───── Exercise text

On Sat, Mar 09, 2024 at 03:39:02PM -0500, Patrick Plenefisch wrote:
> On Wed, Mar 6, 2024 at 11:00 AM Ming Lei <ming.lei@redhat.com> wrote:
> >
> > On Tue, Mar 05, 2024 at 12:45:13PM -0500, Mike Snitzer wrote:
> > > On Thu, Feb 29 2024 at  5:05P -0500,
> > > Goffredo Baroncelli <kreijack@inwind.it> wrote:
> > >
> > > > On 29/02/2024 21.22, Patrick Plenefisch wrote:
> > > > > On Thu, Feb 29, 2024 at 2:56 PM Goffredo Baroncelli <kreijack@inwind.it> wrote:
> > > > > >
> > > > > > > Your understanding is correct. The only thing that comes to my mind to
> > > > > > > cause the problem is asymmetry of the SATA devices. I have one 8TB
> > > > > > > device, plus a 1.5TB, 3TB, and 3TB drives. Doing math on the actual
> > > > > > > extents, lowerVG/single spans (3TB+3TB), and
> > > > > > > lowerVG/lvmPool/lvm/brokenDisk spans (3TB+1.5TB). Both obviously have
> > > > > > > the other leg of raid1 on the 8TB drive, but my thought was that the
> > > > > > > jump across the 1.5+3TB drive gap was at least "interesting"
> > > > > >
> > > > > >
> > > > > > what about lowerVG/works ?
> > > > > >
> > > > >
> > > > > That one is only on two disks, it doesn't span any gaps
> > > >
> > > > Sorry, but re-reading the original email I found something that I missed before:
> > > >
> > > > > BTRFS error (device dm-75): bdev /dev/mapper/lvm-brokenDisk errs: wr
> > > > > 0, rd 0, flush 1, corrupt 0, gen 0
> > > > > BTRFS warning (device dm-75): chunk 13631488 missing 1 devices, max
> > > >                                 ^^^^^^^^^^^^^^^^^^^^^^^^^^^^^^^^^
> > > > > tolerance is 0 for writable mount
> > > > > BTRFS: error (device dm-75) in write_all_supers:4379: errno=-5 IO
> > > > > failure (errors while submitting device barriers.)
> > > >
> > > > Looking at the code, it seems that if a FLUSH commands fails, btrfs
> > > > considers that the disk is missing. The it cannot mount RW the device.

──────────

* Task details: Please continue the mailing-list thread about the btrfs flush failure from where it stops.

───── Provided records

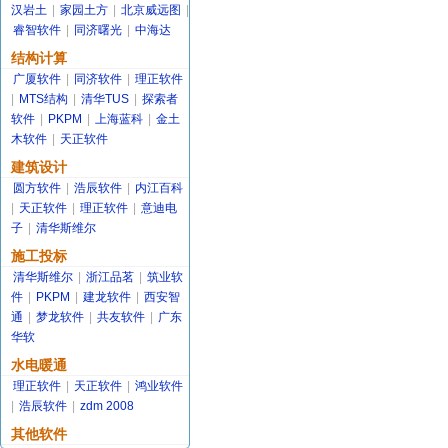
汉岩土
|
家园土方
|
北京威远图
|
睿智软件
|
同济曙光
|
中海达
结构计算
广厦软件
|
同济软件
|
理正软件
|
MTS结构
|
清华TUS
|
探索者
软件
|
PKPM
|
上海蓝科
|
金土
木软件
|
天正软件
建筑设计
圆方软件
|
浩辰软件
|
内江百科
|
天正软件
|
理正软件
|
意迪电
子
|
清华斯维尔
施工投标
清华斯维尔
|
浙江品茗
|
筑业软
件
|
PKPM
|
建龙软件
|
西安智
通
|
梦龙软件
|
共友软件
|
广东
华软
水电暖通
理正软件
|
天正软件
|
鸿业软件
|
浩辰软件
|
zdm 2008
其他软件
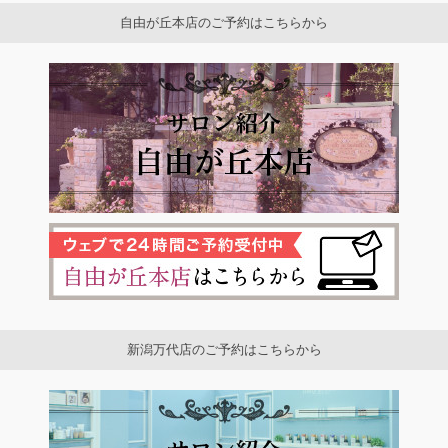
自由が丘本店のご予約はこちらから
新潟万代店のご予約はこちらから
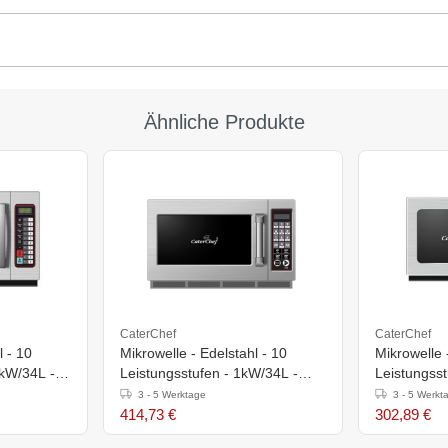
Ähnliche Produkte
CaterChef
CaterChef
l - 10
Mikrowelle - Edelstahl - 10
Mikrowelle 
1kW/34L -
Leistungsstufen - 1kW/34L -
Leistungsst
493x554x(h)343mm
429x510x(
3 - 5 Werktage
3 - 5 Werkt
414,73 €
302,89 €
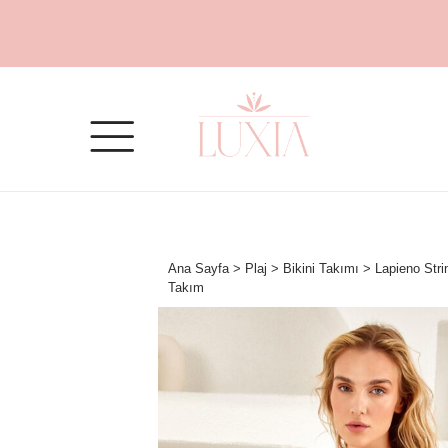
Ana Sayfa
>
Plaj
>
Bikini Takımı
> Lapieno Stri
Takım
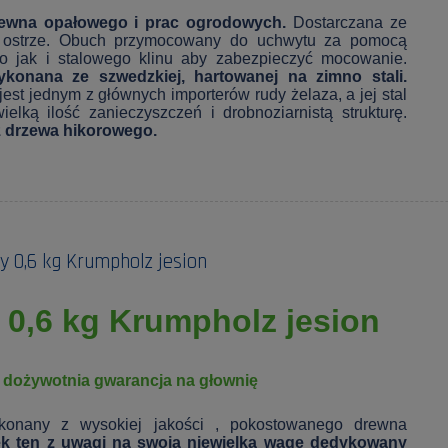
drewna opałowego i prac ogrodowych.
Dostarczana ze
 ostrze.
Obuch przymocowany do uchwytu za pomocą
o jak i stalowego klinu aby zabezpieczyć mocowanie.
konana ze szwedzkiej, hartowanej na zimno stali.
jest jednym z głównych importerów rudy żelaza, a jej stal
ielką ilość zanieczyszczeń i drobnoziarnistą strukturę.
 drzewa hikorowego.
y 0,6 kg Krumpholz jesion
 0,6 kg Krumpholz jesion
- dożywotnia gwarancja na głownię
konany z wysokiej jakości , pokostowanego drewna
k ten z uwagi na swoją niewielką wagę dedykowany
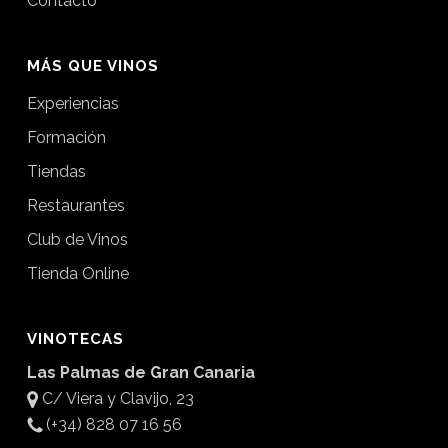
Contacto
MÁS QUE VINOS
Experiencias
Formación
Tiendas
Restaurantes
Club de Vinos
Tienda Online
VINOTECAS
Las Palmas de Gran Canaria
C/ Viera y Clavijo, 23
(+34) 828 07 16 56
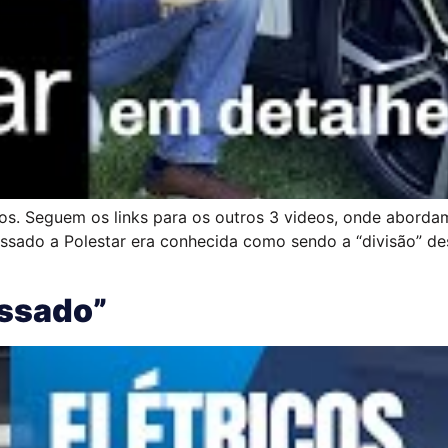
eos. Seguem os links para os outros 3 videos, onde aborda
ssado a Polestar era conhecida como sendo a “divisão” des
ssado”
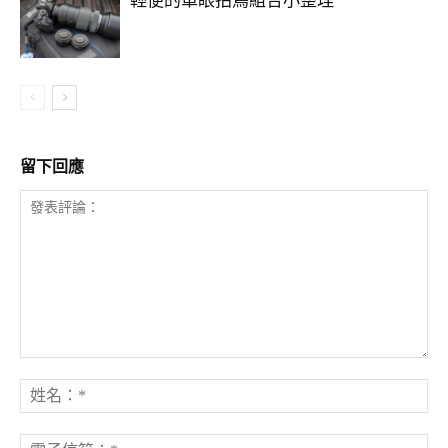
輕便的單眼拍鳥組合小整理
留下回應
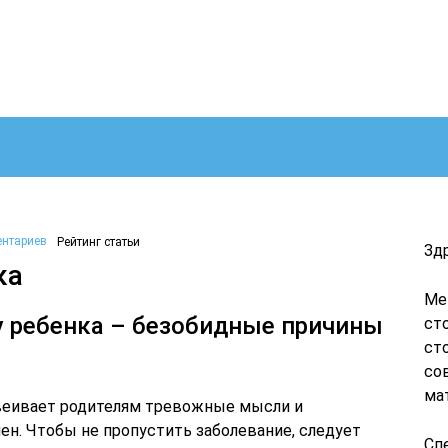
ентариев
Рейтинг статьи
Зд
ка
Ме
у ребенка – безобидные причины
ст
ст
со
ма
авеивает родителям тревожные мысли и
лен. Чтобы не пропустить заболевание, следует
Сп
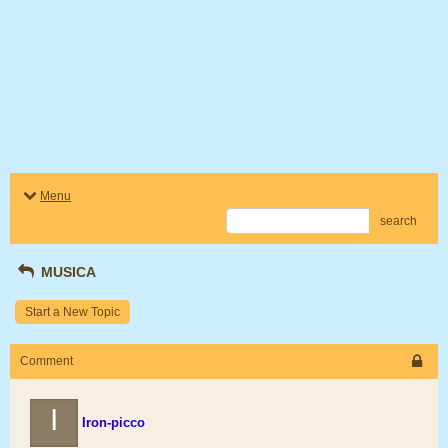
Menu
search
MUSICA
Start a New Topic
Comment
I
Iron-picco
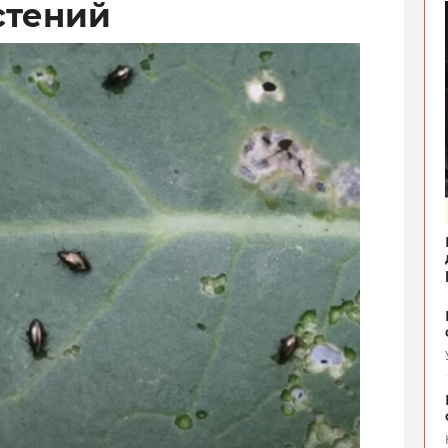
стений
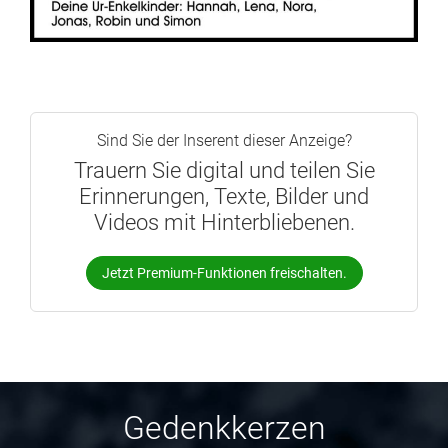
Sind Sie der Inserent dieser Anzeige?
Trauern Sie digital und teilen Sie
Erinnerungen, Texte, Bilder und
Videos mit Hinterbliebenen.
Jetzt Premium-Funktionen freischalten.
Gedenkkerzen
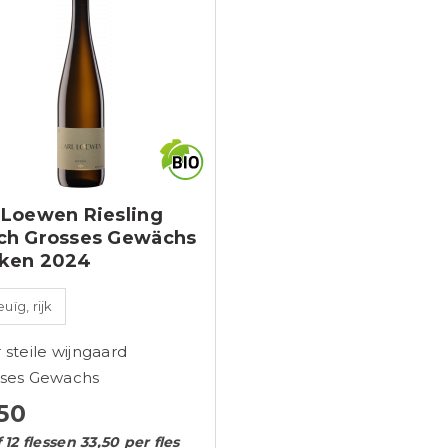
 Loewen Riesling
sch Grosses Gewächs
cken 2024
ïg, rijk
 steile wijngaard
sses Gewachs
50
 12 flessen 33,50 per fles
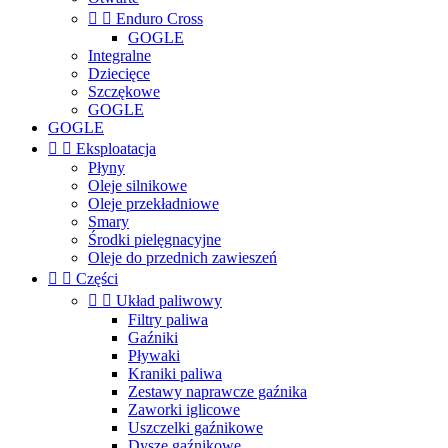


Enduro Cross
GOGLE
Integralne
Dziecięce
Szczękowe
GOGLE
GOGLE


Eksploatacja
Płyny
Oleje silnikowe
Oleje przekładniowe
Smary
Środki pielęgnacyjne
Oleje do przednich zawieszeń


Części


Układ paliwowy
Filtry paliwa
Gaźniki
Pływaki
Kraniki paliwa
Zestawy naprawcze gaźnika
Zaworki iglicowe
Uszczelki gaźnikowe
Dysze gaźnikowe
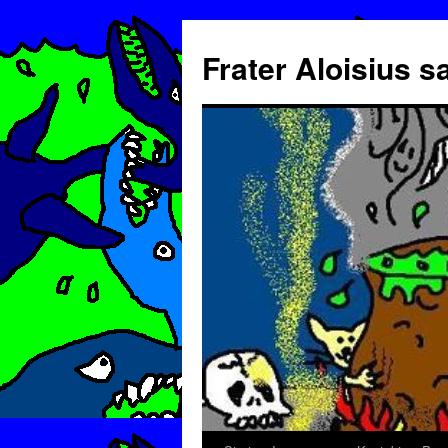
Frater Aloisius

──────────

* Exercise answer:
> > > >
> > > > I would investigate with the LVM developers, if it properly passes
> > > > the flush/barrier command through all the layers, when we have an
> > > > lvm over lvm (raid1). The fact that the lvm is a raid1, is important because
> > > > a flush command to be honored has to be honored by all the
> > > > devices involved.
> >
> > Hello Patrick & Goffredo,
> >
> > I can trigger this kind of btrfs complaint by simulating one FLUSH failure.
> >
> > If you can reproduce this issue easily, please collect log by the
> > following bpftrace script, which may show where the flush failure is,
> > and maybe it can help to narrow down the issue in the whole stack.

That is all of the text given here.